Gardai are still investigating the exact circumstances that led to his death with sources saying they are hopeful of securing a manslaughter conviction.

Mr Ayanwole, who is originally from Nigeria, lived with his wife and 12-year-old son in Hartstown, west Dublin.

His close friend Ekundayo Omoniyi told the Herald: “We are devastated. This will really upset all his friends and colleagues. I was very close to him so I can't really believe it but when you are on life support, there is always a very small chance he won't make it.

“We want to raise this, what happened to him was wrong and it will happen again to someone else. There is so much abuse for taxi drivers – we receive it all the time.”

One line of inquiry is that the taxi driver was the victim of a race attack sparked by a dispute over a taxi fare.

A 25-year-old man who is the chief suspect in the case was released from garda custody on Tuesday after being picked up by detectives less than 24 hours after the assault, which happened at 12.30am on Monday.

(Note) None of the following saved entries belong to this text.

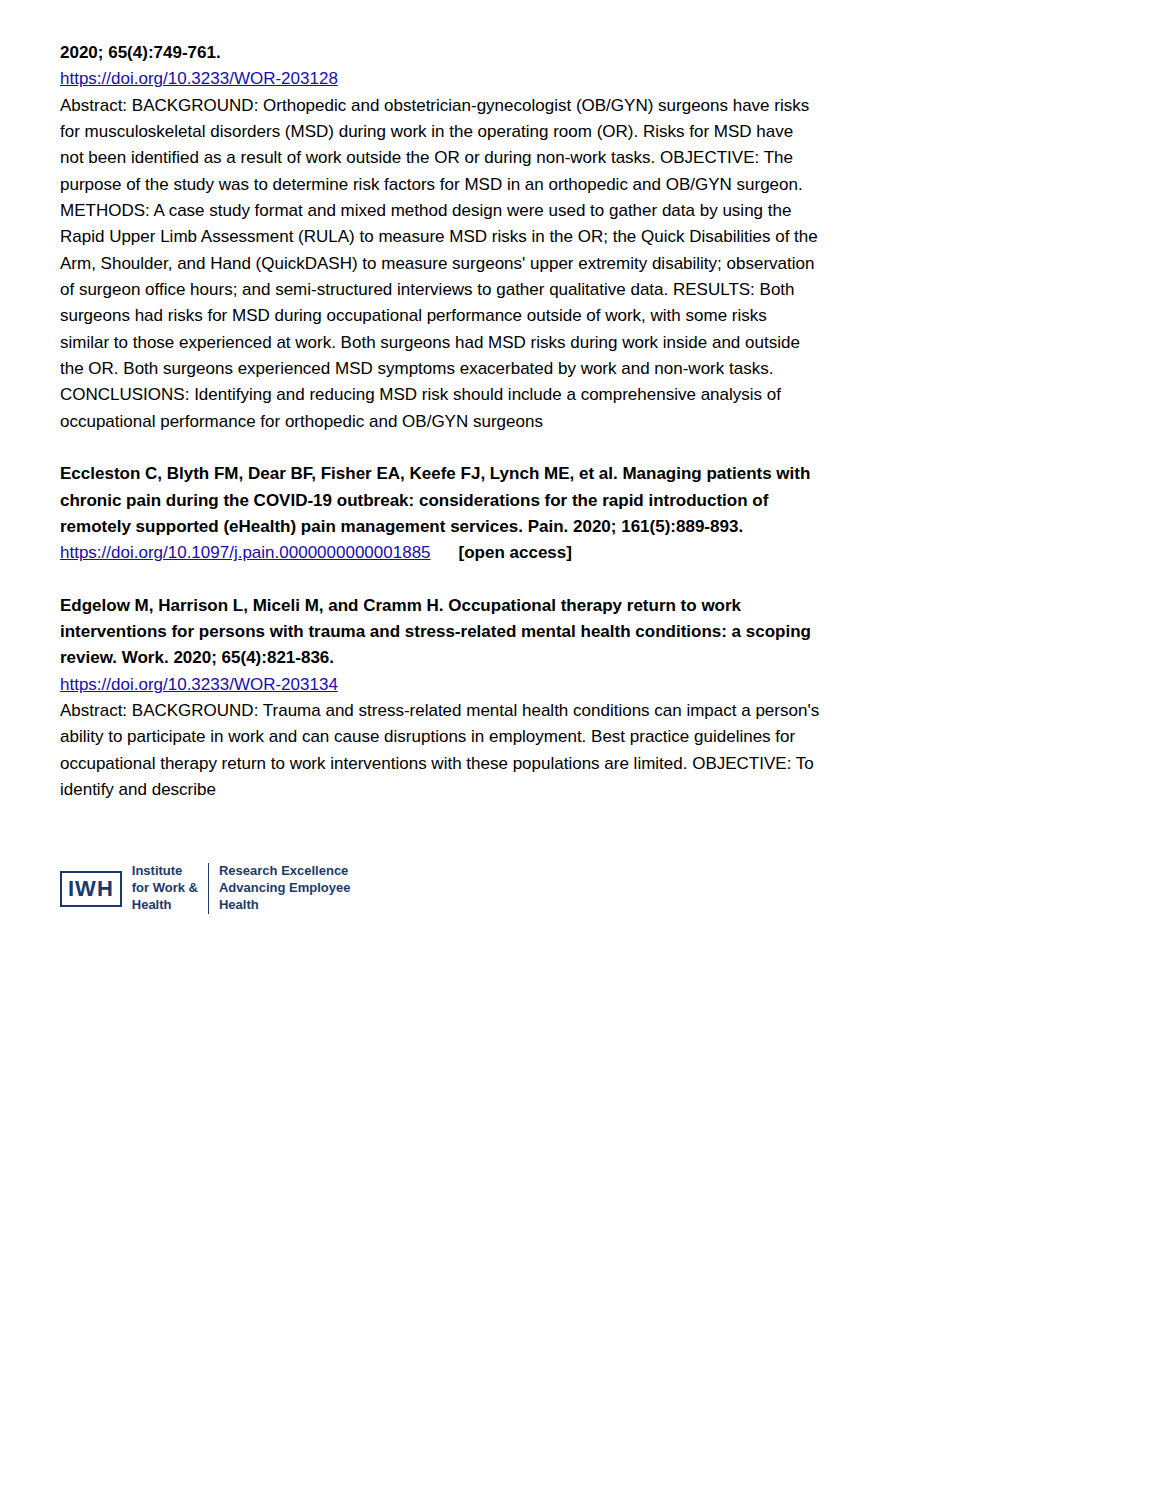2020; 65(4):749-761.
https://doi.org/10.3233/WOR-203128
Abstract: BACKGROUND: Orthopedic and obstetrician-gynecologist (OB/GYN) surgeons have risks for musculoskeletal disorders (MSD) during work in the operating room (OR). Risks for MSD have not been identified as a result of work outside the OR or during non-work tasks. OBJECTIVE: The purpose of the study was to determine risk factors for MSD in an orthopedic and OB/GYN surgeon. METHODS: A case study format and mixed method design were used to gather data by using the Rapid Upper Limb Assessment (RULA) to measure MSD risks in the OR; the Quick Disabilities of the Arm, Shoulder, and Hand (QuickDASH) to measure surgeons' upper extremity disability; observation of surgeon office hours; and semi-structured interviews to gather qualitative data. RESULTS: Both surgeons had risks for MSD during occupational performance outside of work, with some risks similar to those experienced at work. Both surgeons had MSD risks during work inside and outside the OR. Both surgeons experienced MSD symptoms exacerbated by work and non-work tasks. CONCLUSIONS: Identifying and reducing MSD risk should include a comprehensive analysis of occupational performance for orthopedic and OB/GYN surgeons
Eccleston C, Blyth FM, Dear BF, Fisher EA, Keefe FJ, Lynch ME, et al. Managing patients with chronic pain during the COVID-19 outbreak: considerations for the rapid introduction of remotely supported (eHealth) pain management services. Pain. 2020; 161(5):889-893.
https://doi.org/10.1097/j.pain.0000000000001885[open access]
Edgelow M, Harrison L, Miceli M, and Cramm H. Occupational therapy return to work interventions for persons with trauma and stress-related mental health conditions: a scoping review. Work. 2020; 65(4):821-836.
https://doi.org/10.3233/WOR-203134
Abstract: BACKGROUND: Trauma and stress-related mental health conditions can impact a person's ability to participate in work and can cause disruptions in employment. Best practice guidelines for occupational therapy return to work interventions with these populations are limited. OBJECTIVE: To identify and describe
IWH
Institute for Work & Health
Research Excellence Advancing Employee Health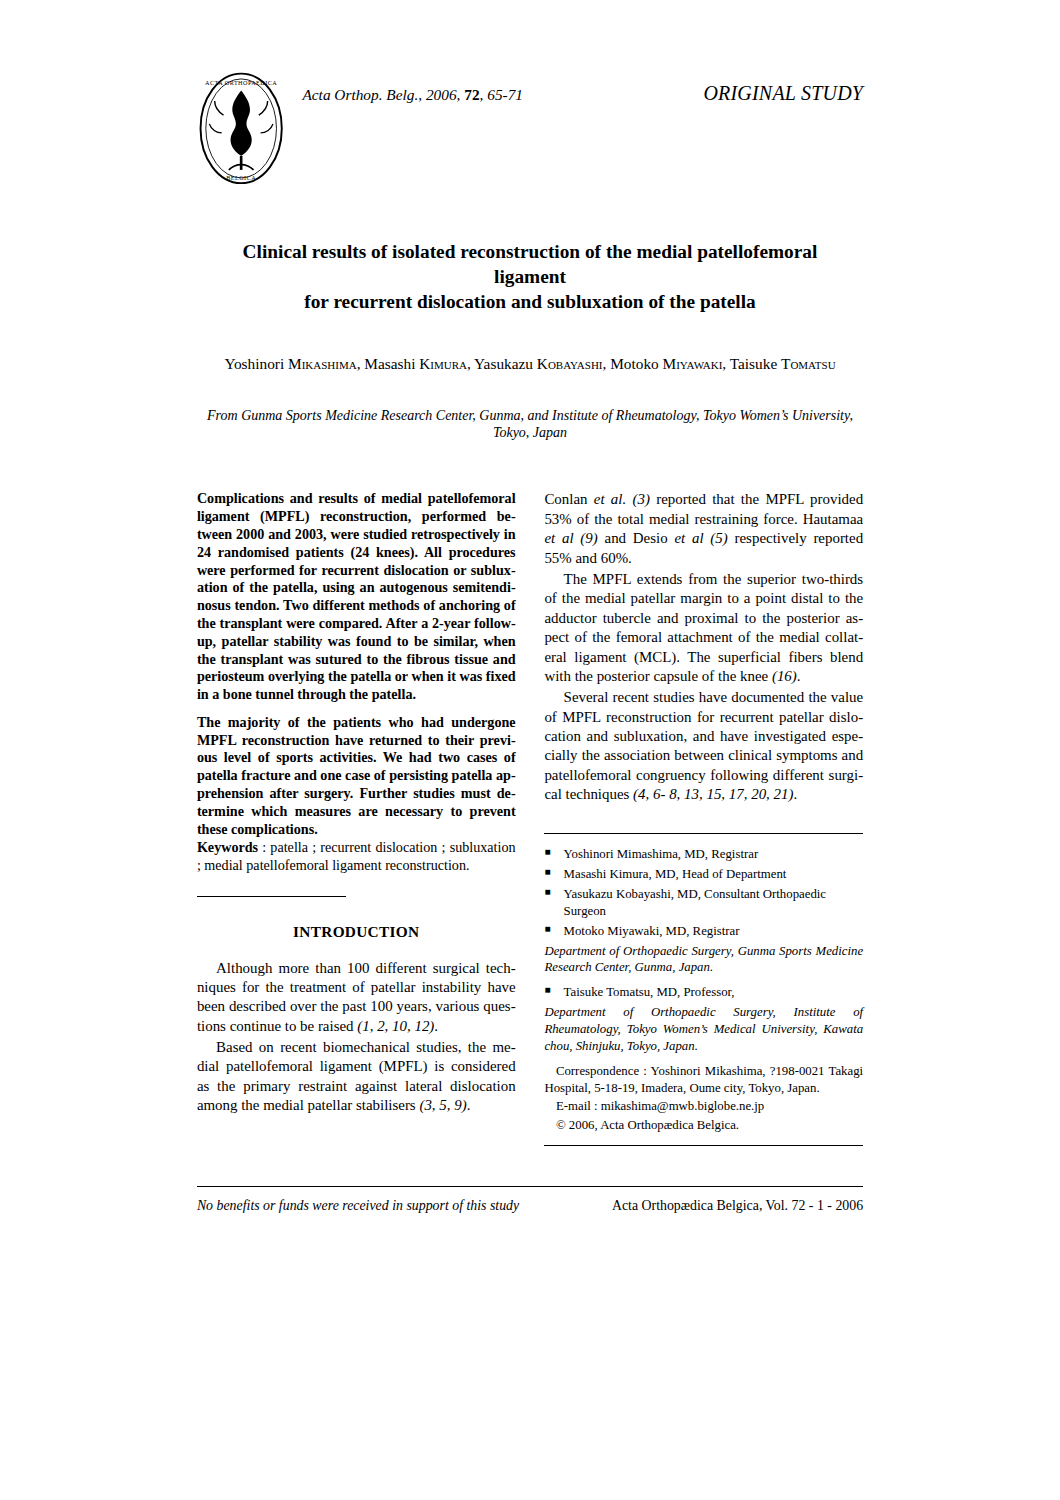ACTA ORTHOPAEDICA BELGICA
Acta Orthop. Belg., 2006, 72, 65-71
ORIGINAL STUDY
Clinical results of isolated reconstruction of the medial patellofemoral ligament
for recurrent dislocation and subluxation of the patella
Yoshinori Mikashima, Masashi Kimura, Yasukazu Kobayashi, Motoko Miyawaki, Taisuke Tomatsu
From Gunma Sports Medicine Research Center, Gunma, and Institute of Rheumatology, Tokyo Women’s University, Tokyo, Japan
Complications and results of medial patellofemoral ligament (MPFL) reconstruction, performed between 2000 and 2003, were studied retrospectively in 24 randomised patients (24 knees). All procedures were performed for recurrent dislocation or subluxation of the patella, using an autogenous semitendinosus tendon. Two different methods of anchoring of the transplant were compared. After a 2-year follow-up, patellar stability was found to be similar, when the transplant was sutured to the fibrous tissue and periosteum overlying the patella or when it was fixed in a bone tunnel through the patella.
The majority of the patients who had undergone MPFL reconstruction have returned to their previous level of sports activities. We had two cases of patella fracture and one case of persisting patella apprehension after surgery. Further studies must determine which measures are necessary to prevent these complications.
Keywords : patella ; recurrent dislocation ; subluxation ; medial patellofemoral ligament reconstruction.
INTRODUCTION
Although more than 100 different surgical techniques for the treatment of patellar instability have been described over the past 100 years, various questions continue to be raised (1, 2, 10, 12).
Based on recent biomechanical studies, the medial patellofemoral ligament (MPFL) is considered as the primary restraint against lateral dislocation among the medial patellar stabilisers (3, 5, 9).
Conlan et al. (3) reported that the MPFL provided 53% of the total medial restraining force. Hautamaa et al (9) and Desio et al (5) respectively reported 55% and 60%.
The MPFL extends from the superior two-thirds of the medial patellar margin to a point distal to the adductor tubercle and proximal to the posterior aspect of the femoral attachment of the medial collateral ligament (MCL). The superficial fibers blend with the posterior capsule of the knee (16).
Several recent studies have documented the value of MPFL reconstruction for recurrent patellar dislocation and subluxation, and have investigated especially the association between clinical symptoms and patellofemoral congruency following different surgical techniques (4, 6- 8, 13, 15, 17, 20, 21).
Yoshinori Mimashima, MD, Registrar
Masashi Kimura, MD, Head of Department
Yasukazu Kobayashi, MD, Consultant Orthopaedic Surgeon
Motoko Miyawaki, MD, Registrar
Department of Orthopaedic Surgery, Gunma Sports Medicine Research Center, Gunma, Japan.
Taisuke Tomatsu, MD, Professor,
Department of Orthopaedic Surgery, Institute of Rheumatology, Tokyo Women’s Medical University, Kawata chou, Shinjuku, Tokyo, Japan.
Correspondence : Yoshinori Mikashima, ?198-0021 Takagi Hospital, 5-18-19, Imadera, Oume city, Tokyo, Japan.
E-mail : mikashima@mwb.biglobe.ne.jp
© 2006, Acta Orthopædica Belgica.
No benefits or funds were received in support of this study
Acta Orthopædica Belgica, Vol. 72 - 1 - 2006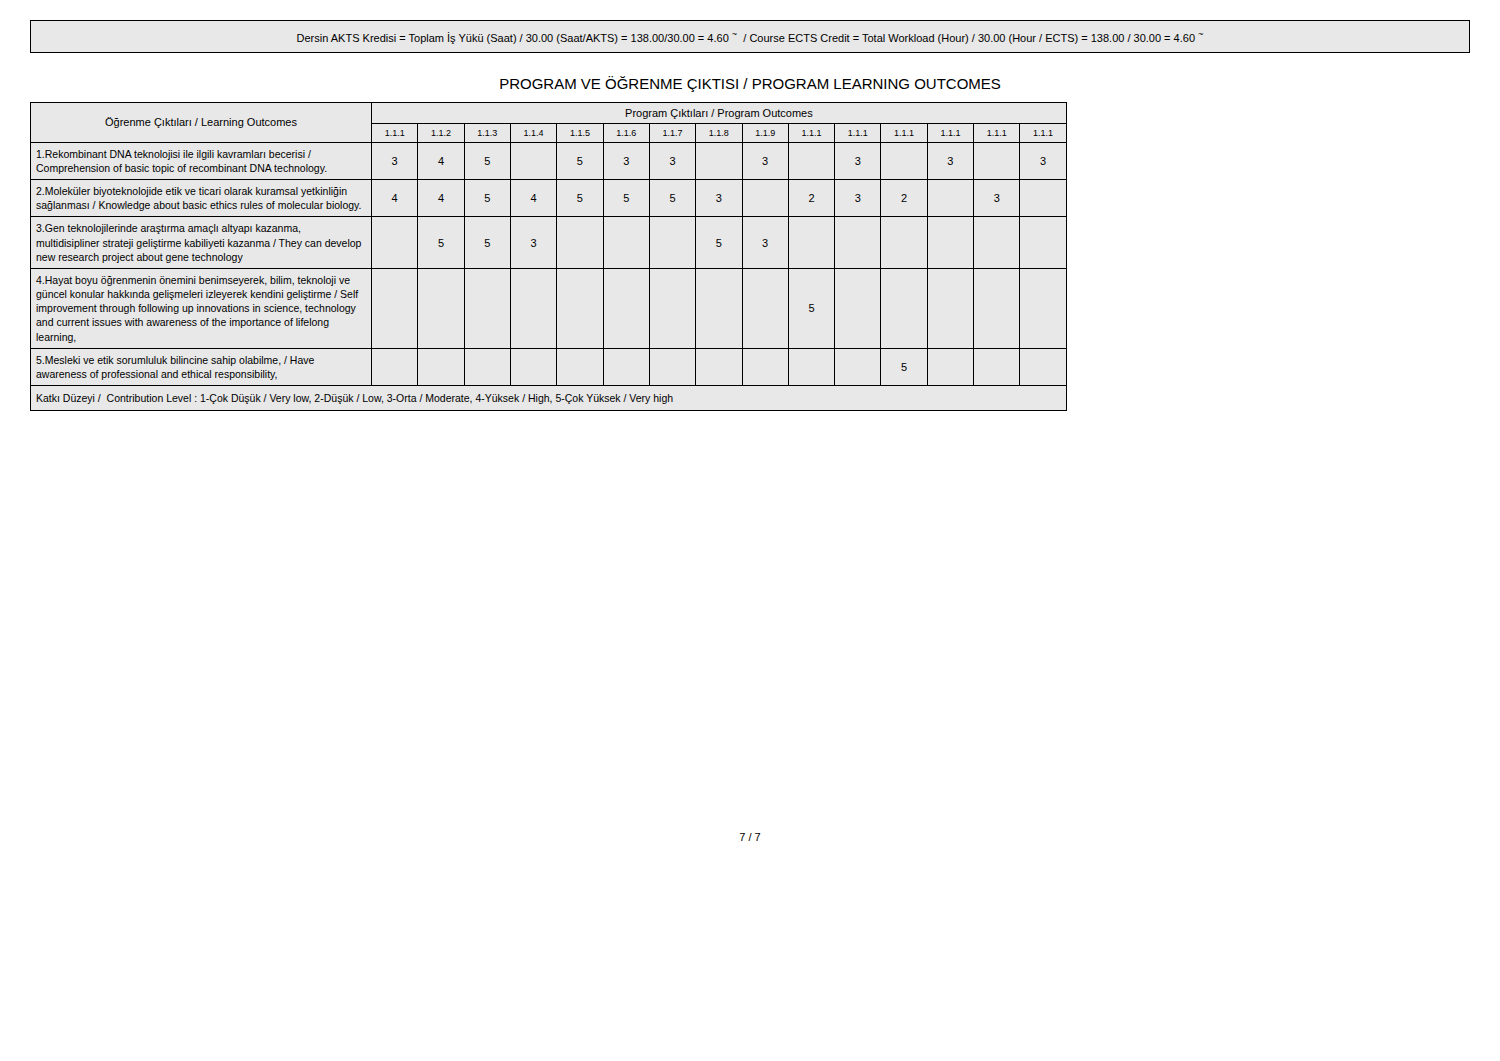Dersin AKTS Kredisi = Toplam İş Yükü (Saat) / 30.00 (Saat/AKTS) = 138.00/30.00 = 4.60 ~ / Course ECTS Credit = Total Workload (Hour) / 30.00 (Hour / ECTS) = 138.00 / 30.00 = 4.60 ~
PROGRAM VE ÖĞRENME ÇIKTISI / PROGRAM LEARNING OUTCOMES
| Öğrenme Çıktıları / Learning Outcomes | Program Çıktıları / Program Outcomes |
| --- | --- |
| 1.1.1 | 1.1.2 | 1.1.3 | 1.1.4 | 1.1.5 | 1.1.6 | 1.1.7 | 1.1.8 | 1.1.9 | 1.1.1 | 1.1.1 | 1.1.1 | 1.1.1 | 1.1.1 | 1.1.1 |
| 1.Rekombinant DNA teknolojisi ile ilgili kavramları becerisi / Comprehension of basic topic of recombinant DNA technology. | 3 | 4 | 5 | | 5 | 3 | 3 | | 3 | | 3 | | 3 | | 3 |
| 2.Moleküler biyoteknolojide etik ve ticari olarak kuramsal yetkinliğin sağlanması / Knowledge about basic ethics rules of molecular biology. | 4 | 4 | 5 | 4 | 5 | 5 | 5 | 3 | | 2 | 3 | 2 | | 3 | |
| 3.Gen teknolojilerinde araştırma amaçlı altyapı kazanma, multidisipliner strateji geliştirme kabiliyeti kazanma / They can develop new research project about gene technology | | 5 | 5 | 3 | | | | 5 | 3 | | | | | | |
| 4.Hayat boyu öğrenmenin önemini benimseyerek, bilim, teknoloji ve güncel konular hakkında gelişmeleri izleyerek kendini geliştirme / Self improvement through following up innovations in science, technology and current issues with awareness of the importance of lifelong learning, | | | | | | | | | | 5 | | | | | |
| 5.Mesleki ve etik sorumluluk bilincine sahip olabilme, / Have awareness of professional and ethical responsibility, | | | | | | | | | | | | 5 | | | |
| Katkı Düzeyi / Contribution Level : 1-Çok Düşük / Very low, 2-Düşük / Low, 3-Orta / Moderate, 4-Yüksek / High, 5-Çok Yüksek / Very high |
7 / 7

A source close to the family said the death has left his wife Olusola (37) “distraught”.

The source said: “We have a situation now where a wife has lost a loving husband and a son has lost his father, the family needs to know exactly what happened. Olusola is distraught, she's inconsolable.”

Mr Ayanwole was punched in the head by a man in his taxi and fell heavily on to the ground as his taxi was parked on Pearse Street near the Erne Street junction in the centre of the capital.

It is believed that a large group of people hailed the taxi, but the victim told them he could not take them all. There

was a brief discussion and the group got out of the car and flagged down another taxi.

But one man stayed behind. He exchanged words with the taxi driver as he was leaving. Mr Ayanwole was punched and fell.

Sources say it was the impact of the fall that caused him his devastating injuries.

Mr Ayanwole was initially conscious after the attack but had horrendous injuries and medics put him in an induced coma in a desperate attempt to keep him alive.

Doctors in St James's Hospital decided not to transfer him to Beaumont Hospital, which specialises in head injuries, because of the seriousness of his injuries.


The chief suspect was quickly identified and he was arrested in a pub close to where the attack took place.

“The culprit was very drunk when the assault happened. The attack involved a single punch – there seems to have been no intent to murder the victim but it will be up to the DPP to decide what charges he should face.

“He comes from a good family and has barely ever been in trouble before – this case is very tragic,” a source added.

John Usher, President of the Irish Taxi Federation, said today that the death will spark fear in all taxi drivers.

“Unfortunately, it's very seldom a week goes by that there isn't some sort of incident involving a taxi driver.

“They are out there. They are alone at night time and some of these attacks are vicious.

“And I think taxi drivers nationwide will fear for their safety after they hear what happened to Moses.”